兵糧に困った時、軍馬を食べたのか?
§ そもそも馬って、どれくらいのキロカロリーなんだよ?
色々なデータありますが、完全にカロリーへ転嫁できて一頭当たり70万キロカロリーぐらいだそうです。
しかし、これを戦地で到達は不可能でしょうから、半分の35万キロカロリーとしましょう。
計算しやすく重労働の目安一日3500キロカロリーで割ると――
馬一頭で100食分に相当する
といえそうです。
§ でも、軍勢の騎乗率ってそんなに高くないよな?
一割が馬を伴っていたとして、一万人の軍勢だと千頭の馬がいます。
この軍勢を馬肉だけで養おうとしたら――
一日当たり100頭の馬を潰さねばならなくなる
であり、のべ日数へ直せば10日で尽きます。
これが騎乗率二割だと20日。三割でも30日です。
つまり――
馬へ手をつけだしたら、あっという間に尽きる
がFAのようです。
相手が馬を食べて飢えを凌ぐことを抑制なんてしなくて――
「ああ、奴ら馬を潰し始めたぞ。もう終わりが近いな」
と判断が現実的でしょう。
よって『謎の粉』の出番はあり得そうもありません。
§ さらに戦死した軍馬って食えるのかよ?
戦死した軍馬を、日が落ちてから回収して食料化――
これ、どう考えても無理っぽいです。
まず基本的に戦争は夏場が主ですから、血抜きもせず、死後に冷却もしなかった肉なんて超高確率で――
腐ってます!
焼肉などで生の肉を箸で摘まんだだけで食中毒となるぐらい、肉は当たり易い食品です。
腐っているということは、念入りに火を通さないと危険ということです(もう可能ならば触らないのが望ましいレベルな汚染物)
そもそも腐肉食動物というのは、自然界でも数えられる程度しかいません。
なぜ彼らは腐肉を食べても平気かというと、腐肉に耐えうる専用の消化器官を持っているからなんです。
「肉食動物は生餌しか食べない」のではなく「野生動物ですら危険だから死肉は食べない」が真実だったりします。
さらに料理の歴史は、臭い肉との戦いでもありました。
臭くならないよう心血を注いで、あらゆる知恵と工夫を編み出して……それでも肉は臭いのです。
なぜ黄金と等価にまで高騰しても、西洋人がコショウを買ったかといえば――
臭い肉への唯一にして究極の答えだったからです!
生きるか死ぬかの瀬戸際ですら戦死した軍馬肉は、吐き気と戦いながら口にせねばならない強敵だったと思われます。

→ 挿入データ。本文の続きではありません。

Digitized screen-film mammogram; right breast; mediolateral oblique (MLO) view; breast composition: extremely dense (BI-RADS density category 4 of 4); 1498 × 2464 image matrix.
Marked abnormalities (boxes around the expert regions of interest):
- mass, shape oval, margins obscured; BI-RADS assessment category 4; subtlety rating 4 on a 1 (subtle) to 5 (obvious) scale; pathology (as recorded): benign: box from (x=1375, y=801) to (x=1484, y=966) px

よって、わざわざ『変な粉』をまくまでもなく、それは毒化してます。
リバース分まで考えたら、差し引きマイナスすら?
………………ちなみに戦死した人間肉も同等な状態でしょう。
ただし、この理屈は冬季や寒冷地を除く。
§ それでも軍馬を食べたとは思う
しかし、逆説的に条件さえ揃えば、馬肉食はあり得たでしょう。
例えば――
骨折などで、もう潰すしかなくなった馬
などです。
基本的に馬という動物は『四本の脚で立てなくなる=死亡確定』という悲しい定めを負っているので、戦場での運用は厳しいものがあります。
よって馬の安楽死など珍しくもなかったはずですが、軍を切り盛りする側からすれば――
貴重な兵糧一〇〇日分です!
というより古代から中世にかけて、この手の安楽死させる馬は兵糧とするのが常識だった可能性すら?
ようするに日常的なムーブ過ぎて――
「いざとなったら軍馬を食ってでも!」
みたいな意気込みはピントがずれて?
また、兵糧が切羽詰まっていたら鹵獲した敵軍馬などは、積極的に食料化していたと思われます。
………………これは人肉食も同じ理屈が適用できる?
食肉とする寸前まで生きていて、あまり抵抗感なく殺せる人材――つまりは捕虜?
日本などは軍馬と共に葬られた武将などもいて、必ずしも食べなかった可能性はありそうです(これは当時の軍馬を推理する論拠にも)
§ まとめ
そもそも軍馬食は一般的過ぎて、それを織り込んだものが兵糧
であり――
潰さなくてもよい軍馬を食べ始めたら、それは末期かつ焼け石に水
と思われます。
人肉食まで考えても馬の1/5ぐらいだそうですから……1人食肉化で兵糧20日分です。
よって――
(残存数-食肉化数)=食肉化数×20
∴ 1/19残存数=食肉化数
つまりは――
毎日5.2%ほど間引いていかないと、食い繋げられないとなります。
馬肉食も人肉食も起きなかったというほど初心じゃないけど――
どっちも焼け石に水でしかないよ! 基本、始まったら絶望!
………………わりと意外な結果だったりも。